(Structured diff data)
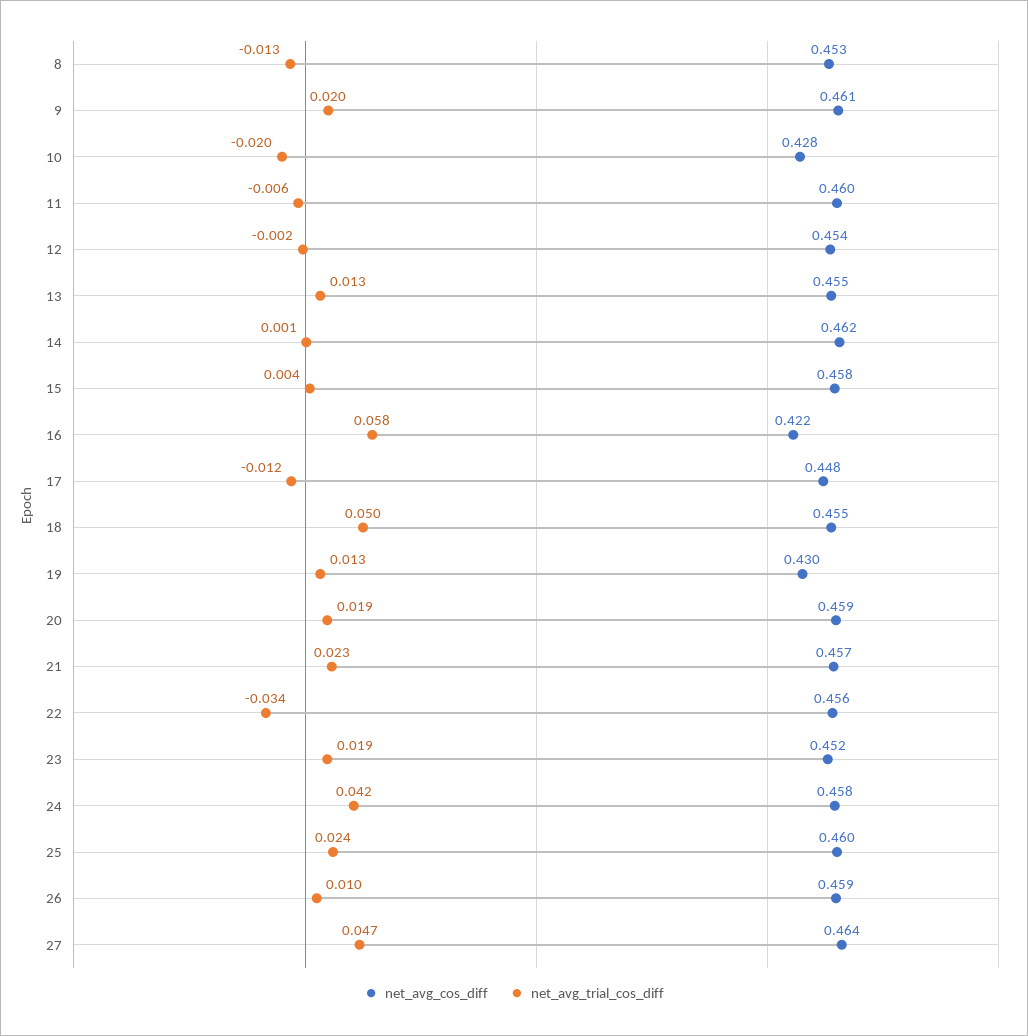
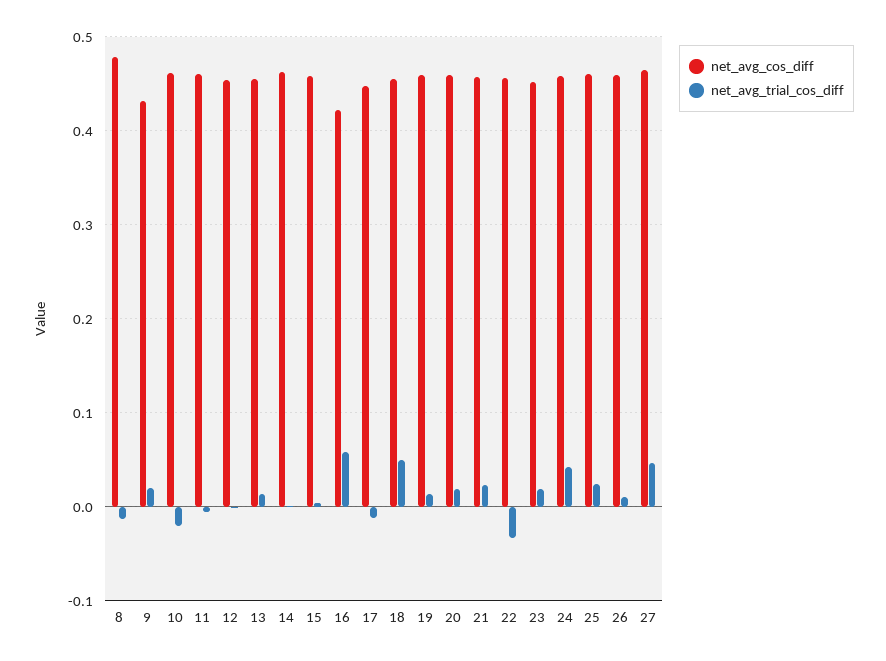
  {
    "net_avg_cos_diff": {
-     "8": 0.453,
+     "8": 0.48,
-     "9": 0.461,
+     "9": 0.43,
-     "10": 0.428,
+     "10": 0.46,
      "11": 0.46,
      "12": 0.454,
      "13": 0.455,
      "14": 0.462,
      "15": 0.458,
      "16": 0.422,
      "17": 0.448,
      "18": 0.455,
-     "19": 0.43,
+     "19": 0.46,
      "20": 0.459,
      "21": 0.457,
      "22": 0.456,
      "23": 0.452,
      "24": 0.458,
      "25": 0.46,
      "26": 0.459,
      "27": 0.464
    },
    "net_avg_trial_cos_diff": {
      "8": -0.013,
      "9": 0.02,
      "10": -0.02,
      "11": -0.006,
      "12": -0.002,
      "13": 0.013,
      "14": 0.001,
      "15": 0.004,
      "16": 0.058,
      "17": -0.012,
      "18": 0.05,
      "19": 0.013,
      "20": 0.019,
      "21": 0.023,
      "22": -0.034,
      "23": 0.019,
      "24": 0.042,
      "25": 0.024,
      "26": 0.01,
      "27": 0.047
    }
  }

◆ REQUIREMENT: Every entry should be written out word for word, except for its pictures.

◆ RESPONSE FOR THIS EXERCISE:
  {
    "net_avg_cos_diff": {
-     "8": 0.453,
+     "8": 0.48,
-     "9": 0.461,
+     "9": 0.43,
-     "10": 0.428,
+     "10": 0.46,
      "11": 0.46,
      "12": 0.454,
      "13": 0.455,
      "14": 0.462,
      "15": 0.458,
      "16": 0.422,
      "17": 0.448,
      "18": 0.455,
-     "19": 0.43,
+     "19": 0.46,
      "20": 0.459,
      "21": 0.457,
      "22": 0.456,
      "23": 0.452,
      "24": 0.458,
      "25": 0.46,
      "26": 0.459,
      "27": 0.464
    },
    "net_avg_trial_cos_diff": {
      "8": -0.013,
      "9": 0.02,
      "10": -0.02,
      "11": -0.006,
      "12": -0.002,
      "13": 0.013,
      "14": 0.001,
      "15": 0.004,
      "16": 0.058,
      "17": -0.012,
      "18": 0.05,
      "19": 0.013,
      "20": 0.019,
      "21": 0.023,
      "22": -0.034,
      "23": 0.019,
      "24": 0.042,
      "25": 0.024,
      "26": 0.01,
      "27": 0.047
    }
  }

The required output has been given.